Bob Dylan
Bob Dylan is recognized as “the” most accomplished musician by his peers. Even Pope John Paul II, a survivor of Soviet communist domination of Poland, is known to have admired Dylan and attended the 23rd Italian National Eucharistic Congress in Bologna in 1997 where Dylan performed.
Dylan’s lyrics touched several generations, but especially the 60s generation with such songs as “The Times They Are a-Changin’,” “Blowin’ in the Wind,” and “Mr Tambourine Man,” songs that are evocative of feelings of my generation of college students facing compulsory service in the Vietnam War, a political system experiencing a Presidential assassination and his corrupt successor.
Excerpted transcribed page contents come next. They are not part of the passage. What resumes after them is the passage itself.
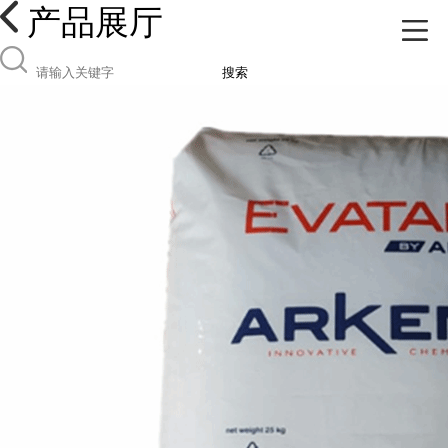
产品展厅
搜索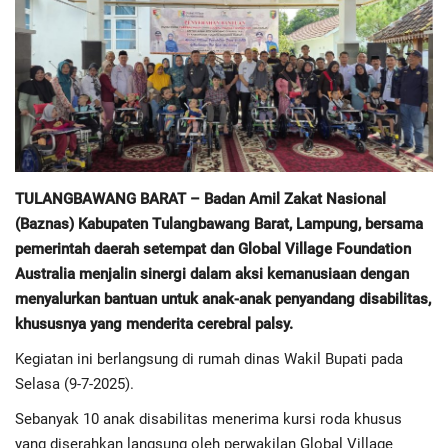
Regional
Pendidikan
Ekonomi
Olahraga
TULANGBAWANG BARAT – Badan Amil Zakat Nasional
(Baznas) Kabupaten Tulangbawang Barat, Lampung, bersama
Wisata
pemerintah daerah setempat dan Global Village Foundation
Australia menjalin sinergi dalam aksi kemanusiaan dengan
menyalurkan bantuan untuk anak-anak penyandang disabilitas,
Politik
khususnya yang menderita cerebral palsy.
Hukum & Kriminal
Kegiatan ini berlangsung di rumah dinas Wakil Bupati pada
Selasa (9-7-2025).
Internasional
Sebanyak 10 anak disabilitas menerima kursi roda khusus
yang diserahkan langsung oleh perwakilan Global Village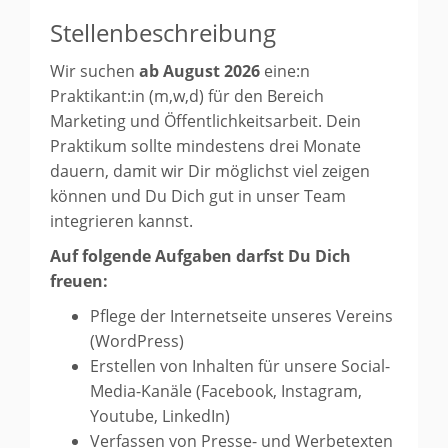
Stellenbeschreibung
Wir suchen
ab August 2026
eine:n
Praktikant:in (m,w,d) für den Bereich
Marketing und Öffentlichkeitsarbeit. Dein
Praktikum sollte mindestens drei Monate
dauern, damit wir Dir möglichst viel zeigen
können und Du Dich gut in unser Team
integrieren kannst.
Auf folgende Aufgaben darfst Du Dich
freuen:
Pflege der Internetseite unseres Vereins
(WordPress)
Erstellen von Inhalten für unsere Social-
Media-Kanäle (Facebook, Instagram,
Youtube, LinkedIn)
Verfassen von Presse- und Werbetexten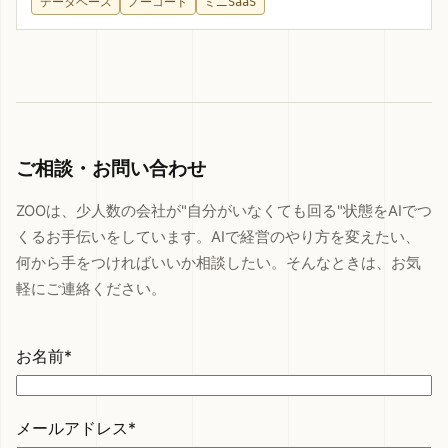
データベース
ノーコード
ミニSaaS
ご相談・お問い合わせ
ZOOは、少人数の会社が"自分がいなくても回る"状態をAIでつ
くるお手伝いをしています。AIで経営のやり方を変えたい、
何から手をつければいいか相談したい。そんなときは、お気
軽にご連絡ください。
お名前*
メールアドレス*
My cohorts on the Right were conservative and we sought advanced degrees, possibly to escape the carnage of American life that was the consequence of our cohorts on the Left who went to the streets. The riots in Chicago during the Democrat National Convention in 1968 were a high–and low–watermark of those times.
Fifty-thousand plus young people’s names are inscribed on the wall of the Vietnam Memorial in Washington, DC. Every one of those persons listened to Bob Dylan and understood what he was saying.
With that in mind, one time in 2007, I went on a fundraising trip by car that took me from Virginia to Pennsylvania and to New York city. I decided to take a book of Dylan’s “Bootleg” series of CDs and listened to them for mile after mile. I came to the conclusion that Dylan was a loner. Unlike his contemporaries, only two or three songs were accompanied by a chorus.
Maybe that was necessary for Dylan’s artful rendering of our thoughts, but I decided that on my next trip I would listen to CDs of Dolly Parton.